On his final day at Duke Divinity School this past December, Emmanuel Katongole sat in his office surrounded by boxes. The space was sparse, but Katongole’s memories were bountiful.

He recalled his journey as a Catholic priest among mostly Protestant students.

Katongole said that serving as a Catholic theologian among Protestant students helped him continue to affirm his call as a priest and encouraged him in his roles at Duke. “This place, in a strange way, has helped me to appreciate my call, my vocation. It’s amazing how I am invited to live into that more here, in a Protestant setting,” he said. “When the students first come, they call me ‘Professor Katongole.’ The other students then get to know me more through my classes and so forth, and they call me ‘Dr. K,’ which is just a sign of endearment. But other students get to know me even more, and they call me ‘Father Emmanuel.’”

That final identification among Protestant students helped Katongole continue to affirm his call as a priest and encouraged him in his role at Duke.

“I have discovered that, actually, the most important thing about me here is being Father Emmanuel,” Katongole said. “That’s unique. And so I have claimed it.”

During his time at Duke, Katongole was a key leader, along with current Center for Reconciliation Director Chris Rice, in building the center and its programs.

Katongole played a pivotal role in the bi-annual, two-week “Pilgrimages of Pain and Hope” to Uganda and Rwanda and in an internship that Duke offers in his home country of Uganda. The internship places Duke Divinity students in a Catholic parish for three months of ministerial work and gives the students the opportunity to make connections between their Divinity School education and the hope-filled communities that minister in the midst of social and economic challenges.

Katongole said that he has cherished the opportunity to guide students on a journey of discovering a sense of a “new community” by introducing them to ministry and life in Uganda and helping them gain a “a sense of connection and feeling that Africa is part of who we are and we are part of what Africa is.”

“For me that has been a great experience, and I think it is one of the most beautiful opportunities that I have discovered,” Katongole said.

Leaving Duke was difficult, Katongole said.

“Beyond the programming, the Center for Reconciliation for me has been a community within Duke. To know that I have had a community of friends, that shared not only vision but programs — life — that has been life-giving for me,” he said.

In January of this year Katongole began his tenure as an associate professor of theology and peace studies at Notre Dame University. In addition to his teaching duties, Katongole also has a strategic research role with the Contending Modernities initiative at Notre Dame’s Kroc Institute. The Contending Modernities initiative is a cross-cultural, interdisciplinary research and education project that examines the interaction of Catholic, Muslim, and secular institutions in today’s world.

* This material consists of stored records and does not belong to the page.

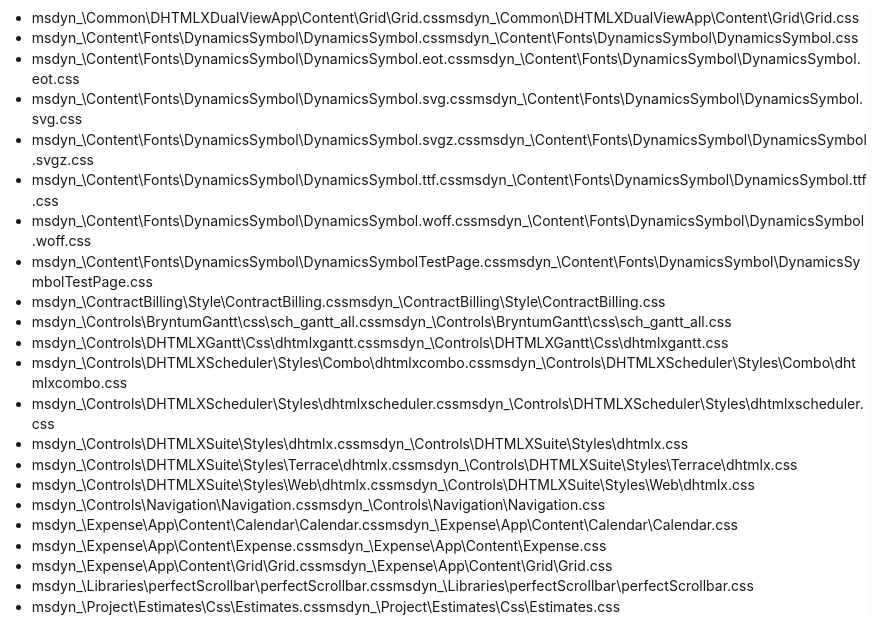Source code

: - <span data-ttu-id="d7747-112">msdyn\_\\Common\\DHTMLXDualViewApp\\Content\\Grid\\Grid.css</span><span class="sxs-lookup"><span data-stu-id="d7747-112">msdyn\_\\Common\\DHTMLXDualViewApp\\Content\\Grid\\Grid.css</span></span>
- <span data-ttu-id="d7747-113">msdyn\_\\Content\\Fonts\\DynamicsSymbol\\DynamicsSymbol.css</span><span class="sxs-lookup"><span data-stu-id="d7747-113">msdyn\_\\Content\\Fonts\\DynamicsSymbol\\DynamicsSymbol.css</span></span>
- <span data-ttu-id="d7747-114">msdyn\_\\Content\\Fonts\\DynamicsSymbol\\DynamicsSymbol.eot.css</span><span class="sxs-lookup"><span data-stu-id="d7747-114">msdyn\_\\Content\\Fonts\\DynamicsSymbol\\DynamicsSymbol.eot.css</span></span>
- <span data-ttu-id="d7747-115">msdyn\_\\Content\\Fonts\\DynamicsSymbol\\DynamicsSymbol.svg.css</span><span class="sxs-lookup"><span data-stu-id="d7747-115">msdyn\_\\Content\\Fonts\\DynamicsSymbol\\DynamicsSymbol.svg.css</span></span>
- <span data-ttu-id="d7747-116">msdyn\_\\Content\\Fonts\\DynamicsSymbol\\DynamicsSymbol.svgz.css</span><span class="sxs-lookup"><span data-stu-id="d7747-116">msdyn\_\\Content\\Fonts\\DynamicsSymbol\\DynamicsSymbol.svgz.css</span></span>
- <span data-ttu-id="d7747-117">msdyn\_\\Content\\Fonts\\DynamicsSymbol\\DynamicsSymbol.ttf.css</span><span class="sxs-lookup"><span data-stu-id="d7747-117">msdyn\_\\Content\\Fonts\\DynamicsSymbol\\DynamicsSymbol.ttf.css</span></span>
- <span data-ttu-id="d7747-118">msdyn\_\\Content\\Fonts\\DynamicsSymbol\\DynamicsSymbol.woff.css</span><span class="sxs-lookup"><span data-stu-id="d7747-118">msdyn\_\\Content\\Fonts\\DynamicsSymbol\\DynamicsSymbol.woff.css</span></span>
- <span data-ttu-id="d7747-119">msdyn\_\\Content\\Fonts\\DynamicsSymbol\\DynamicsSymbolTestPage.css</span><span class="sxs-lookup"><span data-stu-id="d7747-119">msdyn\_\\Content\\Fonts\\DynamicsSymbol\\DynamicsSymbolTestPage.css</span></span>
- <span data-ttu-id="d7747-120">msdyn\_\\ContractBilling\\Style\\ContractBilling.css</span><span class="sxs-lookup"><span data-stu-id="d7747-120">msdyn\_\\ContractBilling\\Style\\ContractBilling.css</span></span>
- <span data-ttu-id="d7747-121">msdyn\_\\Controls\\BryntumGantt\\css\\sch\_gantt\_all.css</span><span class="sxs-lookup"><span data-stu-id="d7747-121">msdyn\_\\Controls\\BryntumGantt\\css\\sch\_gantt\_all.css</span></span>
- <span data-ttu-id="d7747-122">msdyn\_\\Controls\\DHTMLXGantt\\Css\\dhtmlxgantt.css</span><span class="sxs-lookup"><span data-stu-id="d7747-122">msdyn\_\\Controls\\DHTMLXGantt\\Css\\dhtmlxgantt.css</span></span>
- <span data-ttu-id="d7747-123">msdyn\_\\Controls\\DHTMLXScheduler\\Styles\\Combo\\dhtmlxcombo.css</span><span class="sxs-lookup"><span data-stu-id="d7747-123">msdyn\_\\Controls\\DHTMLXScheduler\\Styles\\Combo\\dhtmlxcombo.css</span></span>
- <span data-ttu-id="d7747-124">msdyn\_\\Controls\\DHTMLXScheduler\\Styles\\dhtmlxscheduler.css</span><span class="sxs-lookup"><span data-stu-id="d7747-124">msdyn\_\\Controls\\DHTMLXScheduler\\Styles\\dhtmlxscheduler.css</span></span>
- <span data-ttu-id="d7747-125">msdyn\_\\Controls\\DHTMLXSuite\\Styles\\dhtmlx.css</span><span class="sxs-lookup"><span data-stu-id="d7747-125">msdyn\_\\Controls\\DHTMLXSuite\\Styles\\dhtmlx.css</span></span>
- <span data-ttu-id="d7747-126">msdyn\_\\Controls\\DHTMLXSuite\\Styles\\Terrace\\dhtmlx.css</span><span class="sxs-lookup"><span data-stu-id="d7747-126">msdyn\_\\Controls\\DHTMLXSuite\\Styles\\Terrace\\dhtmlx.css</span></span>
- <span data-ttu-id="d7747-127">msdyn\_\\Controls\\DHTMLXSuite\\Styles\\Web\\dhtmlx.css</span><span class="sxs-lookup"><span data-stu-id="d7747-127">msdyn\_\\Controls\\DHTMLXSuite\\Styles\\Web\\dhtmlx.css</span></span>
- <span data-ttu-id="d7747-128">msdyn\_\\Controls\\Navigation\\Navigation.css</span><span class="sxs-lookup"><span data-stu-id="d7747-128">msdyn\_\\Controls\\Navigation\\Navigation.css</span></span>
- <span data-ttu-id="d7747-129">msdyn\_\\Expense\\App\\Content\\Calendar\\Calendar.css</span><span class="sxs-lookup"><span data-stu-id="d7747-129">msdyn\_\\Expense\\App\\Content\\Calendar\\Calendar.css</span></span>
- <span data-ttu-id="d7747-130">msdyn\_\\Expense\\App\\Content\\Expense.css</span><span class="sxs-lookup"><span data-stu-id="d7747-130">msdyn\_\\Expense\\App\\Content\\Expense.css</span></span>
- <span data-ttu-id="d7747-131">msdyn\_\\Expense\\App\\Content\\Grid\\Grid.css</span><span class="sxs-lookup"><span data-stu-id="d7747-131">msdyn\_\\Expense\\App\\Content\\Grid\\Grid.css</span></span>
- <span data-ttu-id="d7747-132">msdyn\_\\Libraries\\perfectScrollbar\\perfectScrollbar.css</span><span class="sxs-lookup"><span data-stu-id="d7747-132">msdyn\_\\Libraries\\perfectScrollbar\\perfectScrollbar.css</span></span>
- <span data-ttu-id="d7747-133">msdyn\_\\Project\\Estimates\\Css\\Estimates.css</span><span class="sxs-lookup"><span data-stu-id="d7747-133">msdyn\_\\Project\\Estimates\\Css\\Estimates.css</span></span>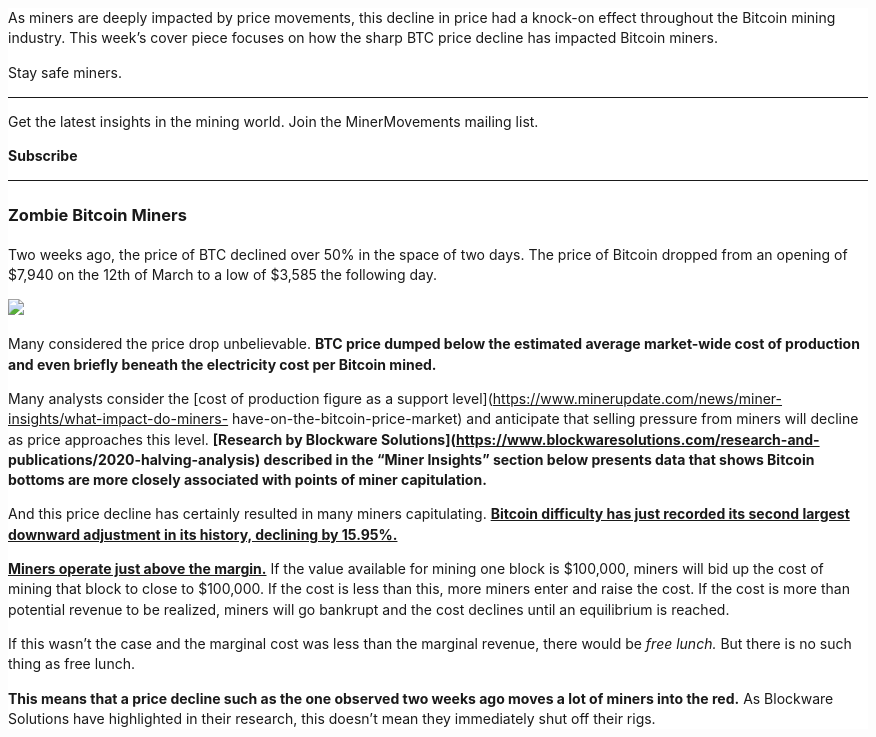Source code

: As miners are deeply impacted by price movements, this decline in price had a
knock-on effect throughout the Bitcoin mining industry. This week’s cover
piece focuses on how the sharp BTC price decline has impacted Bitcoin miners.

Stay safe miners.

* * *

Get the latest insights in the mining world. Join the MinerMovements mailing
list.

 **Subscribe**

* * *

### Zombie Bitcoin Miners

Two weeks ago, the price of BTC declined over 50% in the space of two days.
The price of Bitcoin dropped from an opening of $7,940 on the 12th of March to
a low of $3,585 the following day.

[![](https://substackcdn.com/image/fetch/w_1456,c_limit,f_auto,q_auto:good,fl_progressive:steep/https%3A%2F%2Fbucketeer-e05bbc84-baa3-437e-9518-adb32be77984.s3.amazonaws.com%2Fpublic%2Fimages%2F47f7aff0-9660-48e8-a9d6-311e328fdc9b_989x782.png)](https://substackcdn.com/image/fetch/f_auto,q_auto:good,fl_progressive:steep/https%3A%2F%2Fbucketeer-e05bbc84-baa3-437e-9518-adb32be77984.s3.amazonaws.com%2Fpublic%2Fimages%2F47f7aff0-9660-48e8-a9d6-311e328fdc9b_989x782.png)

Many considered the price drop unbelievable. **BTC price dumped below the
estimated average market-wide cost of production and even briefly beneath the
electricity cost per Bitcoin mined.**

Many analysts consider the [cost of production figure as a support
level](https://www.minerupdate.com/news/miner-insights/what-impact-do-miners-
have-on-the-bitcoin-price-market) and anticipate that selling pressure from
miners will decline as price approaches this level. **[Research by Blockware
Solutions](https://www.blockwaresolutions.com/research-and-
publications/2020-halving-analysis) described in the “Miner Insights” section
below presents data that shows Bitcoin bottoms are more closely associated
with points of miner capitulation.**

And this price decline has certainly resulted in many miners capitulating.
**[Bitcoin difficulty has just recorded its second largest downward adjustment
in its history, declining by 15.95%.](https://btc.com/stats/diff)**

 **[Miners operate just above the
margin.](https://www.truthcoin.info/blog/pow-cheapest/)** If the value
available for mining one block is $100,000, miners will bid up the cost of
mining that block to close to $100,000. If the cost is less than this, more
miners enter and raise the cost. If the cost is more than potential revenue to
be realized, miners will go bankrupt and the cost declines until an
equilibrium is reached.

If this wasn’t the case and the marginal cost was less than the marginal
revenue, there would be _free lunch._ But there is no such thing as free
lunch.

 **This means that a price decline such as the one observed two weeks ago
moves a lot of miners into the red.** As Blockware Solutions have highlighted
in their research, this doesn’t mean they immediately shut off their rigs.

Katongole said he hopes that the initiative will continue to bring greater understanding between the different faith forces in a world in which many people act “as if the only way to be heard is to shut down or eliminate the other.”

Rice said he will greatly miss his friend and colleague. 

“For over 10 years, Emmanuel and I have journeyed from Duke, to Mississippi, to Uganda together.  What we experienced in the Center’s ministry is far more than we could ask or imagine.  Now God is calling Emmanuel to a new place.  The loss is real, but God is growing the mission of reconciliation through this.  We will remain deeply connected.”